彼は巨大な袋を持っている。どうやらあのぬいぐるみを買ったらしい。
「なあ、ほまれ……ちょっと来てくれ」
「う、うん」
周囲を見回すと、檜山も佐田と同じような袋を持って、トイレに向かっていた。俺は人の少ない、陳列棚の間に連れていかれる。
「……どうしたの?」
「あのさ……そろそろ、やろうと思うんだが」
「覚悟を決めたんだな……!」
「そうだ。そうなんだが……」
「が?」
「どうやって告白すればいいんだ?」
俺はズッコケそうになった。
「普通に、好きです! 付き合ってください! って言えばいいんだよ!」
「えぇ……もっと気の利いた言葉とか……」
「そんなに気にしなくて大丈夫だよ! プロポーズじゃあるまいし!」
「ぷ、プロ……」
「とにかく、好きだっていう気持ちが伝わればいいんだよ! というか、もしかしたら檜山から告白してくるかもよ……?」
「そ、そんなわけ……!」
わかりやすく動揺する佐田。やっぱり、檜山のこと好きじゃんか。
「とにかく、ビーチに連れ出しなよ! すぐそこにあるからさ。まずは二人きりになってから!」
「そそ、そうだな」
「あと二十分で集合時刻になるから、早く行きなよ。ほら、檜山も戻ってきちゃったよ」
「お、おう」
俺は佐田の背中を押す。佐田は棚の後ろから、檜山の目の前に姿を現したかたちになった。
「……あー、ちょっとビーチの方に寄ってみないか?」
「う、うん。いいぞ」
二人はどこか緊張した様子で、お土産屋を出ていった。
すると、すぐに俺のもとに他の三人が駆けつけてくる。
「ほまれちゃん、行った⁉︎」
「行ったよ」
「よ〜し、こっそり追いかけるよ〜!」
俺たちは時間を空けてから、こっそりと二人の後ろをついていく。
彼らは建物を出ると、ビーチの方にまっすぐ歩いて行った。時刻は十六時四十五分。太陽はまだ高い位置にあるが、かなり西の水平線へ落ちてきていた。西方に海を臨むビーチに、人の姿はあまりない。

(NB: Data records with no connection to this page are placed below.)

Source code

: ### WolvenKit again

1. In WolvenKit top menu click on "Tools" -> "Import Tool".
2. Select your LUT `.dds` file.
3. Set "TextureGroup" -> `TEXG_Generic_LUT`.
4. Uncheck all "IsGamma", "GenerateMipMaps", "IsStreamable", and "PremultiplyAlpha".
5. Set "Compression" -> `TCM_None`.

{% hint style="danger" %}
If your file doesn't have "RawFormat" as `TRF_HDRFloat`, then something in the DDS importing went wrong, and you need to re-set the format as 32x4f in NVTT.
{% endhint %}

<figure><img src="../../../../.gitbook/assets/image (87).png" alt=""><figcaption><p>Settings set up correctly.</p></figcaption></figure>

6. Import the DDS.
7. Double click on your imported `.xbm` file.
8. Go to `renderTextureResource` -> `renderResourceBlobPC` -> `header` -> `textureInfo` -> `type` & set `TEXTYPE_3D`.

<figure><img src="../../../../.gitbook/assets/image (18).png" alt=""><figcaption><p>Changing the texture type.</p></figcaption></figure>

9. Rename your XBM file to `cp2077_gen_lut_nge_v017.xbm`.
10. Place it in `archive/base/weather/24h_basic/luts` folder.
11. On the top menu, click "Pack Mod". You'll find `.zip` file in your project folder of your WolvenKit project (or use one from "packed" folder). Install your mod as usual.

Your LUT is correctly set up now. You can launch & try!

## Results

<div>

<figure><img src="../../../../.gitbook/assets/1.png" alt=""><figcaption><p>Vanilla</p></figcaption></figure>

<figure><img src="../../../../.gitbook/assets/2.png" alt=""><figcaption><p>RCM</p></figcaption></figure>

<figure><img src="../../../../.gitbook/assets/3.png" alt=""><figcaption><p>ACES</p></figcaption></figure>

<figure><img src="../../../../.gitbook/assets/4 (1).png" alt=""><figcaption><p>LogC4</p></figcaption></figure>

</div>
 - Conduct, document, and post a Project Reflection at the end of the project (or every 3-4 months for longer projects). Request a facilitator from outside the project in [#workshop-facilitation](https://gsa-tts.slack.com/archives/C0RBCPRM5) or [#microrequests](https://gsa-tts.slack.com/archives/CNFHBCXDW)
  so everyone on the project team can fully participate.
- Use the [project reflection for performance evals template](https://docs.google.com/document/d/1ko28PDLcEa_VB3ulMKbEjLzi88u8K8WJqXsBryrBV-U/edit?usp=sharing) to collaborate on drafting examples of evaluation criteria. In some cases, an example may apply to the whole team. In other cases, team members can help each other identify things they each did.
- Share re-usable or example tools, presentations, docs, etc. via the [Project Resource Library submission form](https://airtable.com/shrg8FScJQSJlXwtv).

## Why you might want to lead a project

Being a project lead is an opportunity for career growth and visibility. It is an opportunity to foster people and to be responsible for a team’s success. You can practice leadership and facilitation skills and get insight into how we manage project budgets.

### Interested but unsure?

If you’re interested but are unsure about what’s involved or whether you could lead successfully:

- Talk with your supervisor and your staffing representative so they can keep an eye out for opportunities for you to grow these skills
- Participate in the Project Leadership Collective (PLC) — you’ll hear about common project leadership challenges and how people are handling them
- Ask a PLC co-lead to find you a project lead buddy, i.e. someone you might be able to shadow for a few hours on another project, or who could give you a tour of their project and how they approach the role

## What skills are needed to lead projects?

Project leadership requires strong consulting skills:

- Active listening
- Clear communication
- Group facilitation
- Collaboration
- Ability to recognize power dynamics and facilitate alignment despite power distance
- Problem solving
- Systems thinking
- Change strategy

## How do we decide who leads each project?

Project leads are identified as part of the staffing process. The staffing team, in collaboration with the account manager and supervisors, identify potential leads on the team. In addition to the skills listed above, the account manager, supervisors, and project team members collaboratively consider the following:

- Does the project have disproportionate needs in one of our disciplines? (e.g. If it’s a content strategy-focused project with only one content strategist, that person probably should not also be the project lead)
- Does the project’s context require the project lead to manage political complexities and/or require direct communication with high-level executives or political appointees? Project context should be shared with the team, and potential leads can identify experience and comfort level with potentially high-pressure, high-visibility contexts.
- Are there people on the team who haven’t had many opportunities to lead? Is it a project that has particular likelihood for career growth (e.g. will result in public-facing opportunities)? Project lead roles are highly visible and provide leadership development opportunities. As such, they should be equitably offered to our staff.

遮蔽物もあまりないため、俺たちは二人に見つからないように、かなり遠い場所から見るしかなかった。
「結構遠くまで歩くデスね……」
「誰もいない方へ歩いているのでしょう」
すると、波打ち際で二人が立ち止まる。二人との距離はおよそ五十メートル。何か話しているようだが、声が小さく、また距離が遠いので聞こえない。それに、この位置からでは逆光になるので、二人の表情は影になって見えない。
「こ、告白しているんですか⁉︎」
「た、たぶん……」
「なんて言っているデス⁉︎」
「あああ、頭を揺らさないででで、聞こえないってばばば」
サーシャが後ろから俺の頭を掴んで揺らす。いくらアンドロイドでも聞こえないものは聞こえないんだよ!
「皆、静かにして!」
飯山が一喝する。俺たちは静かになった。
俺たちが見つめる中、二人は夕日をバックに向かい合って何かを話す。
そして次の瞬間、二人は歩み寄ると……。
「おおおっ!」
「あらあら〜」
「はっ!」
「Ай!」
それを見た瞬間、ドッと安心感が押し寄せてきた。力が抜けていく感覚。
両方の事情を知っていた者として、俺は間違いなく世界で一番二人の恋路を気にかけていたと思う。それが成就したのを目の前で見て、やっとその責務を全うできた。
「ほっ……」
恋のキューピットとしての役割を、俺は完遂したのだ。
すると、二人は何かを話すと、ビーチを急いで走っていく。
「ど、どうしたんでしょうか……?」
「あっ!」
「ほまれちゃん、どうしたの?」
「ヤバい、時間だ!」
時刻を確認すると、いつの間にか集合二分前になっていた。二人はそれに気づいて走って行ったのだろう。
「ワタシたちも急ぐデスよ!」
息つく暇もなく、俺たちも二人の後を追って、バスのある駐車場までダッシュするのだった。